Cash is still a significant instrument for transacting inside the continent amongst smaller businesses: typically over 70%, and in some countries, over 90%. Even the more advanced economy of South Africa is a 50% cash-user in the non-corporate space. This has an impact on corporates sellers because they will receive payments in cash, and also on corporate buyers who are in relationships with small local providers that are unbanked. This same issue applies to humanitarian ‘distributors’ like the UN which are forced to use cash because of the low number of banked individuals amongst typical recipients.

Moving forward

At the highest level, the African Union (consisting of all countries on the continent) is enabling across the board engagement between key stakeholders – including central bankers and leading business people – as they seek solutions to the ongoing challenges around facilitating trade.

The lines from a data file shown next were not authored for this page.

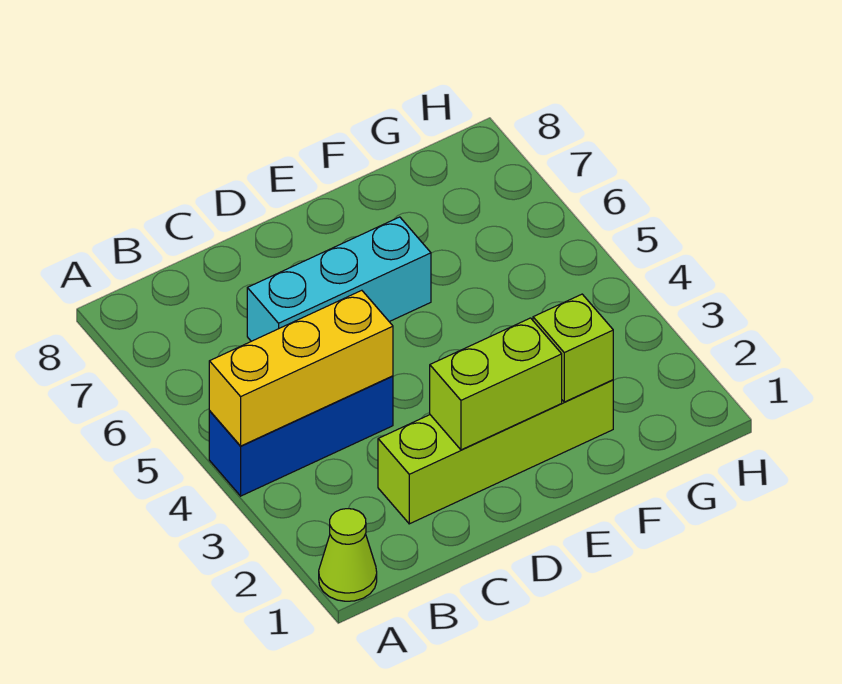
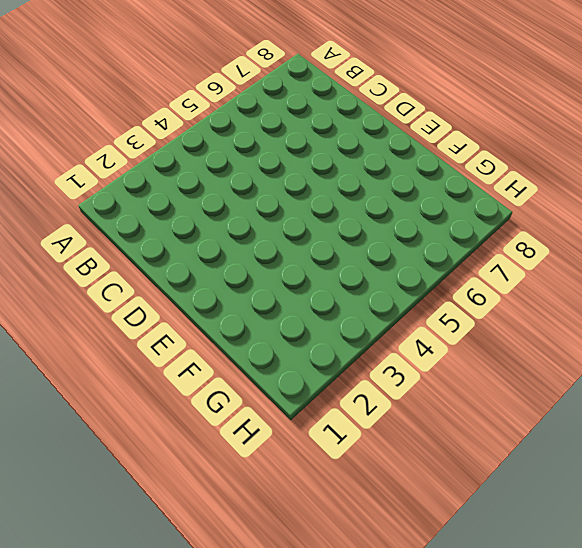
none -> lime 1x1 cone [319,509,377,601]
none -> blue 1x3 brick [209,376,393,496]

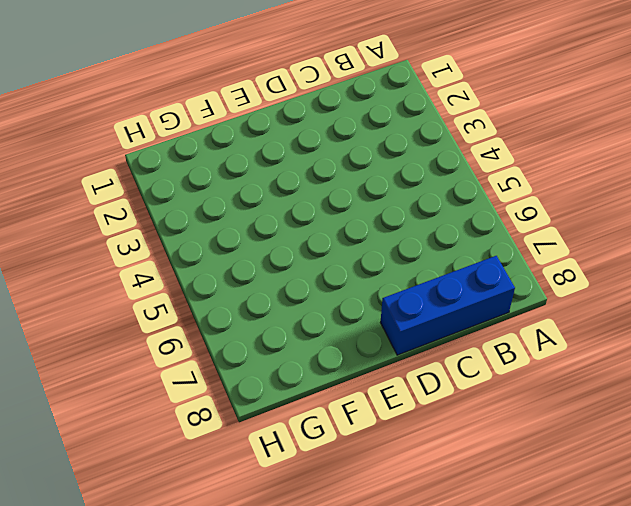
blue 1x3 brick [381,256,515,355] -> blue 1x3 brick moved to [209,376,393,496]
none -> lime 1x1 cone [319,509,377,601]
none -> lime 1x4 brick [378,380,613,524]

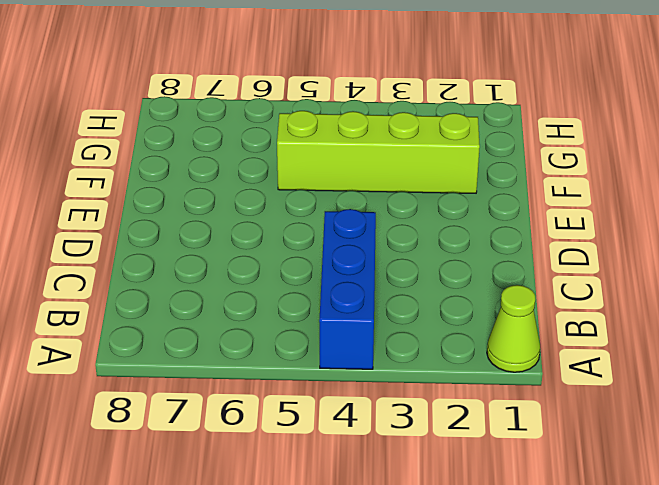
lime 1x4 brick [277,111,480,193] -> lime 1x4 brick turned to [378,380,613,524]
none -> cyan 1x3 brick [247,217,431,341]
none -> yellow 1x3 brick [209,290,393,446]

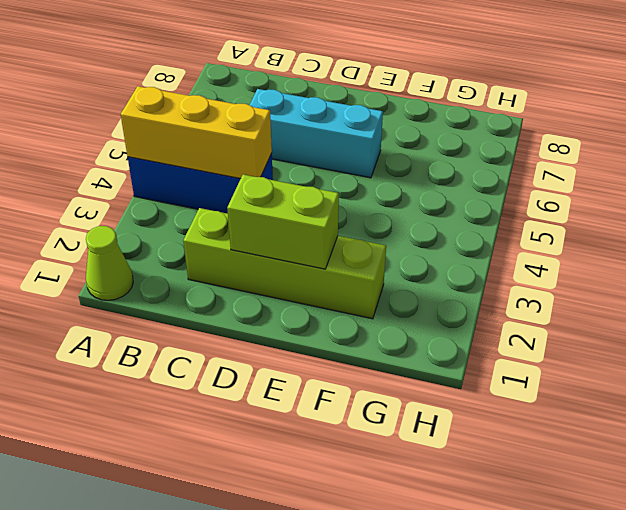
none -> lime 1x1 brick [533,294,613,402]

This includes tackling seemingly mundane issues such as making easier visa-based travel for entrepreneurs seeking to travel to and make investments in different countries. Perhaps most exciting though, comments Makoko, is the advance of online trade as it starts to replace the complexity of physical infrastructure, open up new cross-border markets, and encourage the use of digital payments and banking of the unbanked.

With the extended reach facilitated through digital trade often built through commercial partnerships (especially between banks and fintechs), there is great value in enabling different parties to talk, says Makoko. “We can begin to reduce the complexity of doing business but also allow the tapping of markets that would otherwise be neglected.”

Diversifying

In a continent that has a third of the planet’s mineral resources and 10% of the world’s oil reserves, it is obvious that it has been economically shaped by the commodities markets. But their volatility has been noted by the wise and they are responding.

According to website, Future Agenda, major oil-exporting country, Nigeria, has developed a service sector that now accounts for 60% of its GDP – including its US$3bn ‘Nollywood’ film industry, second in the world only to India’s Bollywood. Angola, Africa’s second largest oil exporter, now has 30% of government revenues coming from non-oil sources such as farming fishing and manufacturing.

With an expected collective African GDP of US$2.6trn by 2020, and US$1.4trn of consumer spending, the impact of around 500m new middle class consumers is forcing change, as it is in Asia. The average growth of the continent’s economy over the past decade has been 5% per annum. It is already as urbanised as China, and has as many cities with a population over one million as Europe. Urbanisation boosts productivity, it drives demand and, subsequently, investment.

The bottom line is that Africa is an opportunity; not to be exploited but to be partnered with.

“When corporates start thinking about trade into and out of the continent, they need to understand the issues around liquidity, the unintegrated financial systems, the cost of transacting with cash, and the complex and changeable regulatory environment,” says Makoko. “Understanding these key elements leads to better planning around visibility and movement of money, and how to deal with regulation, leading to a better view of efficiency within these constraints.”

This, he states, makes treasury’s input vital, “because ultimately it’s not the size of the business that will win the day, it’s the speed of response”.